→ ÜBUNGSAUFGABEN:
a: Übersetze diesen Satz aus dem Text über das Tourismusmuseum auf Mallorca ins Englische: „Die private Netzwerk-Initiative, die bislang in 24 Ländern vertreten ist, soll das reiche Erbe des Tourismus zeigen.“
b: Schreibe den Text über das Tourismusmuseum auf Mallorca im Anschluss an seinen letzten Satz weiter.

→ ÜBUNGSTEXT:
########################################

Kleiner Raum, viel Nostalgie - das gibt es im neuen Tourismusmuseum auf Mallorca zu sehen

Der Sitz des Fremdenverkehrsverbands wird zum Saal Nr. 98 des weltweiten Netzwerks "Museum of Tourism“

In den Räumen des Fomento ausgestellte Werbeplakate.   | QUELLE: FOMENTO DEL TURISMO

In den Räumen des Fomento ausgestellte Werbeplakate. | QUELLE: FOMENTO DEL TURISMO / Fomento del Turismo

Frank Feldmeier

Frank Feldmeier

Es ist kein Band, das Toni Gómez-Cerdá durchschneidet, es wird auch kein Vorhang zur Seite geschoben. Stattdessen befestigt der Geschäftsführer von Mallorcas Fremdenverkehrsverband Fomento del Turismo mit ein paar schnellen Handgriffen eine Tafel an der Wand. „Sala 98“ steht darauf. Seit Ende vergangener Woche ist der Sitz des Fomento del Turismo am Borne-Boulevard in Palmas Innenstadt Saal Nr. 98 des weltweiten „Museum of Tourism“. Die private Netzwerk-Initiative, die bislang in 24 Ländern vertreten ist, soll das reiche Erbe des Tourismus zeigen.

########################################

→ Datensatzeinträge:
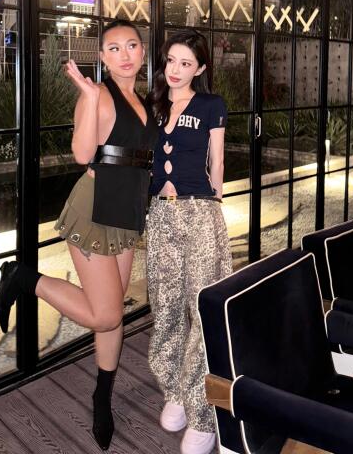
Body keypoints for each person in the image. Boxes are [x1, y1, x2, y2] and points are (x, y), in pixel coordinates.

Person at [0, 19, 157, 450]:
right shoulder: (97, 94)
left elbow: (143, 159)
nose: (124, 54)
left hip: (126, 214)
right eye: (114, 48)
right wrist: (89, 96)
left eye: (131, 45)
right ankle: (21, 278)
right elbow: (82, 154)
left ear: (142, 52)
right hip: (95, 210)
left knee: (113, 314)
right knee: (106, 315)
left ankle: (103, 396)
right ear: (102, 57)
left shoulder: (142, 100)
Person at [146, 30, 232, 454]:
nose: (175, 70)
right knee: (164, 307)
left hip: (198, 212)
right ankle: (176, 389)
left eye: (185, 63)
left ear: (200, 68)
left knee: (200, 309)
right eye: (171, 61)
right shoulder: (155, 105)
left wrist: (214, 205)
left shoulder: (211, 105)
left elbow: (218, 159)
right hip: (160, 216)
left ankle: (202, 413)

########################################

→ LÖSUNGEN:
a: The private network initiative, which so far is represented in 24 countries, is meant to showcase the rich heritage of tourism.

b:
Und das ist auf Mallorca bekanntlich umfassend vorhanden. Bereits im Jahr 1905 wurde der Fomento del Turismo gegründet, und der Fundus an Werbeplakaten, Gemälden und vor allem Büchern ist in der langen Zeit gewuchert. Rahmen an Rahmen hängen hier auf engem Raum nostalgische und schwärmerische Zeugnisse aus Jahrzehnten des Insel-Marketings. Schmuckstück ist das Gemälde „Sol de Mallorca“ (Mallorca-Sonne) von Joan Miró, das der Avantgarde-Künstler 1973 schuf. Zahlreiche weitere Werke landeten dank eines Wettbewerbs zur Gestaltung eines Kalenders alljährlich im Fundus des Fomento. „Es ist unverständlich, dass es bislang kein offizielles Tourismusmuseum auf Mallorca gibt“, so Eduardo Gamero, Präsident des Fremdenverkehrsverbands, bei der Vorstellung Ende vergangener Woche – nicht nur mit Verweis auf die gesammelten Schätze, sondern auch auf die wirtschaftliche Bedeutung des Tourismus.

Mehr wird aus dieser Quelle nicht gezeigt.